UK government minister Kit Malthouse, meanwhile, said the wording “travel apartheid” was “very unfortunate language”.
“We understand the difficulties that’s created by these travel restrictions, but we’re trying to buy a little bit of time so that our scientists can work on the virus and assess how difficult it’s going to be” he told the BBC.
The UK’s Department of Health and Social Care said all countries collect data differently, meaning it is hard to directly compare the information. It said the government would continue to keep the data under review.
‘Wicked and unfair’
Nigeria became the 11th country to go on the UK’s red list for international travel on Monday.
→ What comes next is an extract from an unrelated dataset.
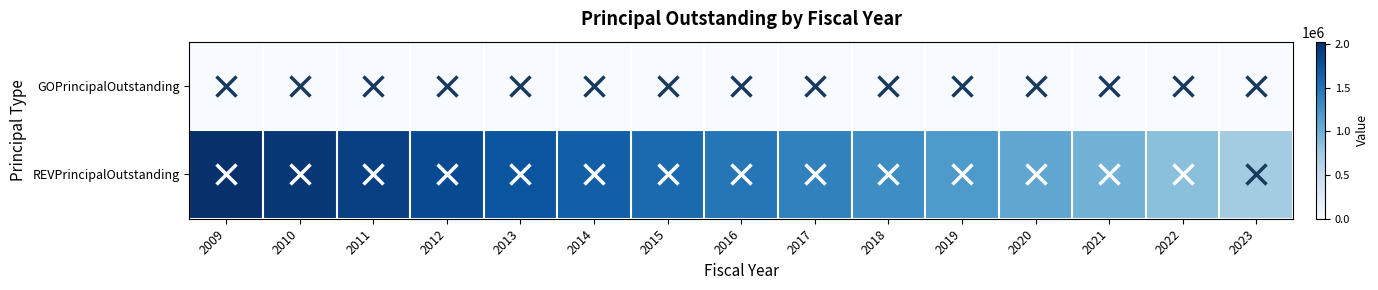

Reading left to right, list all the values displayed in this chart.

GOPrincipalOutstanding: 2009=0.0	2010=0.0	2011=0.0	2012=0.0	2013=0.0	2014=0.0	2015=0.0	2016=0.0	2017=0.0	2018=0.0	2019=0.0	2020=0.0	2021=0.0	2022=0.0	2023=0.0
REVPrincipalOutstanding: 2009=2024000.0	2010=1961715.4	2011=1890690.9	2012=1816307.3	2013=1738405.6	2014=1656819.6	2015=1571375.0	2016=1481889.2	2017=1388171.2	2018=1290020.7	2019=1187228.2	2020=1079574.1	2021=966828.5	2022=848750.5	2023=725088.0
All nations currently on that list are African.
The only people allowed to enter the UK from these countries are UK or Irish nationals, or UK residents. They will have to pay for and self-isolate in a pre-booked government-approved hotel for 10 days.
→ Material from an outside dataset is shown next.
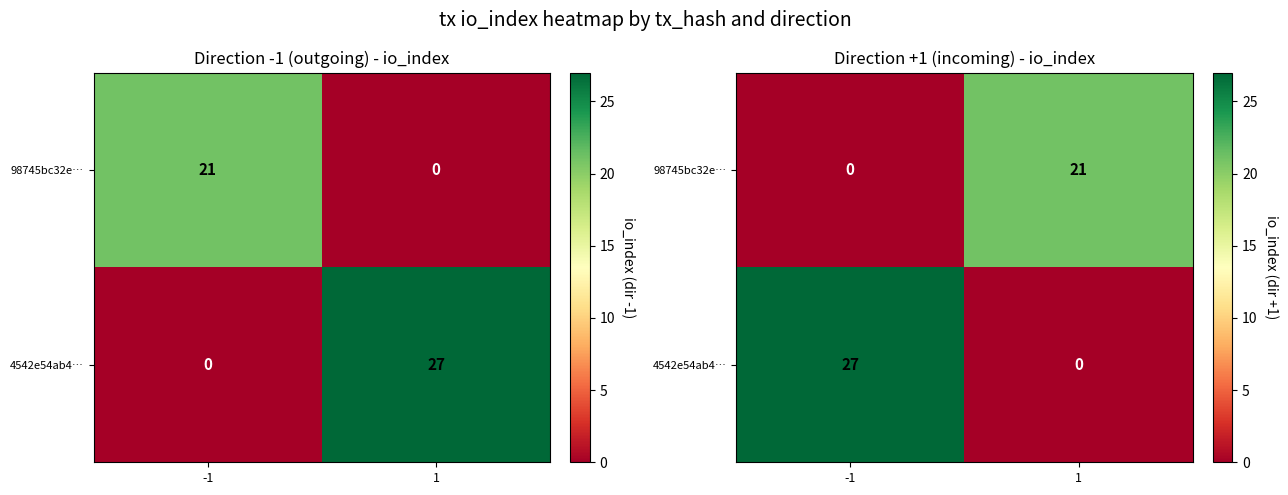

Rank the series by their average value, from lowest to highest.

98745bc32e…, 4542e54ab4…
Nigerians in the UK have expressed shock at the new restrictions.
Olufemi Awokoya told the BBC he was trying to raise money for his wife’s quarantine, as she is due to return from a trip to attend her mother’s memorial service.
“She is being punished and our household is put in financial hardship. She is an NHS worker and tripled-jabbed, and we can’t afford the £2,280 ($3,024) hotel bill,” he said.
“I think the government’s decision… is wicked, unfair and a heavy financial burden.”
Dozens of countries have imposed restrictions on travel from southern Africa, and Canada and Hong Kong have included Nigeria on their lists. South Korea has also detected the Omicron variant in fully vaccinated travellers arriving from Nigeria.
UN Secretary General António Guterres first used the term “travel apartheid” on Wednesday, telling reporters in New York that bans “are not only deeply unfair and punitive, they are ineffective”.
The World Health Organization (WHO) says blanket travel bans will not stop the spread of variants, and can potentially discourage countries from reporting and sharing important data.
Ghanaian President Nana Akufo-Addo has also condemned the restrictions on African countries, describing them at a press conference last week as “instruments of immigration control”.
A UK government statement on Saturday announcing Nigeria’s addition to the red list said the “vast majority” of Omicron variant cases in the UK “have clear links to overseas travel from South Africa and Nigeria”. In the last week 21 Omicron infections had been reported in England that “originated from Nigeria”, it said.
The Centre for Disease Control in the Nigerian capital Abuja says it has only identified three cases of the variant so far, all of them passengers with a history of travel to South Africa.
In total, the country has reported 214,622 cases of coronavirus since the pandemic began, according to John Hopkins University data.
The new variant was first detected in South Africa in November. Little is yet known about it, but there are concerns it could be more transmissible, with early data suggesting it may evade some of our immunity to Covid.
On Friday, WHO top scientist Soumya Swaminathan said Omicron could become the dominant strain worldwide, although she cautioned that this is hard to predict and urged people not to panic.